There are several problems with this, however (especially the way T-Stone is taking it). For example, every single universal negative argument can be falsified. If I said, “There are no elves in Greenland” then all it would take is one elf to prove my statement wrong. This would ironically put universal negatives in the class of being impossible to prove logically, yet being (according to T-Stone), “a high quality scientific theory.”
But there are other arguments that fit this same category. If I said, “There is proof for the existence of aliens on the back of Alpha Centauri”, that statement would be possible to falsify. All you’d have to do is get to the back of Alpha Centauri. That one is not physically capable of doing so right now does not mean the theory is not falsifiable, for at some point in the future it could happen that someone could go to the back of Alpha Centauri.
Now my examples are obviously trivial examples designed to prove a point. Let’s use a more pertinent example.
T-Stone is in essence arguing:
A. Evolution is falsifiable.
B. Creationists have not falsified evolution.
C. Therefore, evolution is true.
But this logic is identical to the logic that I gave above regarding aliens on Alpha Centauri. See:
A. The theory that there is evidence of aliens on the back of Alpha Centauri is falsifiable.

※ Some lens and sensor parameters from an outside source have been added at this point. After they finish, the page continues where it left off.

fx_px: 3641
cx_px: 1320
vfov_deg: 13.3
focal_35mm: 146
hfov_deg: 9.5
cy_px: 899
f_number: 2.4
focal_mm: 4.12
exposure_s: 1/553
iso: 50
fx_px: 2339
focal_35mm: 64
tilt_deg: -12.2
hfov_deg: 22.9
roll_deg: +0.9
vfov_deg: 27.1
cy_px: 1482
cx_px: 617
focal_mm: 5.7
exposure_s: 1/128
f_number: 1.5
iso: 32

B. T-Stone has not falsified it.
C. Therefore, the theory is true.
This is obviously bogus. For the same reason, T-Stone’s implicit argument that Evolution is true because Creationists haven’t falsified it is likewise bogus (and that ignores the fact that Creationists have falsified many points of Evolution already).
On a more scientifically-broad basis, however, falsification is not some “magic” thing that suddenly gives a theory credibility. Indeed, it is not the case that all theories must be falsifiable to be scientific. In fact, is it possible to falsify the falsifiability theory? If not, then would that not mean that a non-scientific theory is defining science?

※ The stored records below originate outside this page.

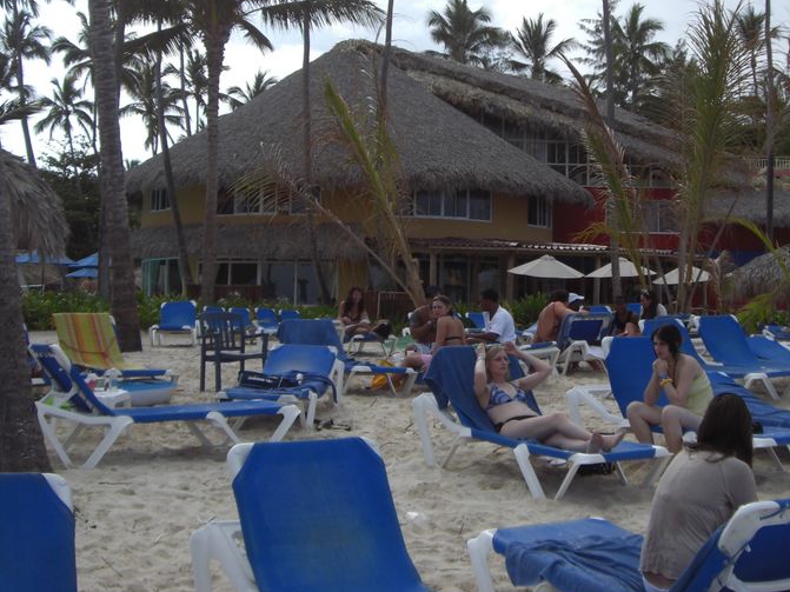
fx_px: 1323
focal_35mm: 58
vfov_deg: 25.0
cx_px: 527
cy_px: 153
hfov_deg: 33.0
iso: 64
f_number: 2.7
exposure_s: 1/800
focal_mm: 6.2
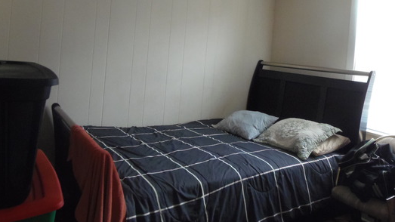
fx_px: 335
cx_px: 233
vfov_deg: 36.1
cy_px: 66
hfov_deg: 60.6
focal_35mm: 32
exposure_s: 1/25
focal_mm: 4.3
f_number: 2.9
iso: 400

Now one other thing to point out. T-Stone said: “Being falsifiable makes it [a theory] ‘real science’, even if it is eventually falsified.” By that standard, my argument for the existence of aliens on the back of Alpha Centauri is “real science” even though I just made it up for the purposes of refuting T-Stone.
T-Stone said:
Ask yourself how “common design”, an idea Steve Hays likes to throw out, or your favorite creation theory would be falsified.
That’s easy. Demonstrate how an irreducibly complex chemical reaction in a cell occurs without anyone designing the mechanisms. Just show one of them spontaneously occurring without a designer. That would falsify the theory, wouldn’t it?
Hey, I guess ID is “real science” after all now that we’ve got T-Stone’s stamp of approval on it.